31 Ocak 2015 Cumartesi
26 Ocak 2015 Pazartesi
UYMAZSA UYDURALIM : SOLOMON ASCH
Mevlana anlatır ki;
Bir zamanlar, şimdiki gibi hafta sonu tatillerinin
olmadığı, pazartesi sendromu diye bir şeyin bilinmediği günlerden birinde,
zavallı çocuklar okula gitmekten bezmişler! Günler boyu beklemişler ki bir gün
olsun hoca mektebe gelmesinde tatil yapsınlar!
Ama hoca inatçımı inatçı, aynı zamanda da vazifeşinas.
Bir güne bir gün ne hastalanmış ne de bir işi çıkmış. Her Allah’ın günü
erkenden gelmiş sınıfa, zavallı öğrencilere dünyayı dar etmiş.
Çocuklar bir gün kendi aralarında bu durumdan
yakınırken, sınıfın en afacanı gözlerinde şimşekler saçarak haykırmış
-Buldum buldum, Yarın okul tatil olacak arkadaşlar.

> **Kaynak veriler**
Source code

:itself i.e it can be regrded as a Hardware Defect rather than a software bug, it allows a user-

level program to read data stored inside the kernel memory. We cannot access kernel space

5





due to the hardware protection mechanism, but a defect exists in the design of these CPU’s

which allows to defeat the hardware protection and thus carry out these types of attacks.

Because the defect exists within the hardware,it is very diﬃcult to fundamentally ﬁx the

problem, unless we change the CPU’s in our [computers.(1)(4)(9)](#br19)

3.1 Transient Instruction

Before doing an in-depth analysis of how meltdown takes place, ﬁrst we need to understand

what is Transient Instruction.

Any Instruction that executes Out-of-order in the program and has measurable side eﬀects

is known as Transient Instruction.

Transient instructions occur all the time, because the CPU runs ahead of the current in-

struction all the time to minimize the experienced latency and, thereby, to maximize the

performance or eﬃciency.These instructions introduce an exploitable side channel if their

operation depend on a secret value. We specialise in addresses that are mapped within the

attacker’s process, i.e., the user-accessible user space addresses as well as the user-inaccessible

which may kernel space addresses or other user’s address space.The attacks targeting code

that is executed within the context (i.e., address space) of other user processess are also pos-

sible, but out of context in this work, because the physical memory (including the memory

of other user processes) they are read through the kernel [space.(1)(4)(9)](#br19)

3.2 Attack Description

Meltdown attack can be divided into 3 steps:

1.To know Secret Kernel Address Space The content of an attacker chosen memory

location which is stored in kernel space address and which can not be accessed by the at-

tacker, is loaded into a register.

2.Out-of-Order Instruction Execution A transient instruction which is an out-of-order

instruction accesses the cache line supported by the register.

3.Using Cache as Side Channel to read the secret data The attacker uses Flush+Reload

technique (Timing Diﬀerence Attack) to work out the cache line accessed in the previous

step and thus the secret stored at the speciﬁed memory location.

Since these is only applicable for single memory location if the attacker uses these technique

> **Görev A**
Metin alıntısında "gün" kökünü taşıyan bütün sözcükleri, tekrarlar dahil ve metinde geçtikleri sırayla yazın.
> **Görev B**
Kayıtlarda "attacker’s process, i.e., the" ifadesinin bulunduğu satırdan başlayıp "that is executed" ifadesinin bulunduğu satır da dahil olmak üzere, aradaki satırları kelimesi kelimesine aktarın.
Metin alıntısı ile kayıtlar birbirinden bağımsızdır.

> **Beklenen çıktı A**
günlerden, Günler, gün, güne, gün, günü, gün

> **Beklenen çıktı B**
attacker’s process, i.e., the user-accessible user space addresses as well as the user-inaccessible

which may kernel space addresses or other user’s address space.The attacks targeting code

that is executed within the context (i.e., address space) of other user processess are also pos-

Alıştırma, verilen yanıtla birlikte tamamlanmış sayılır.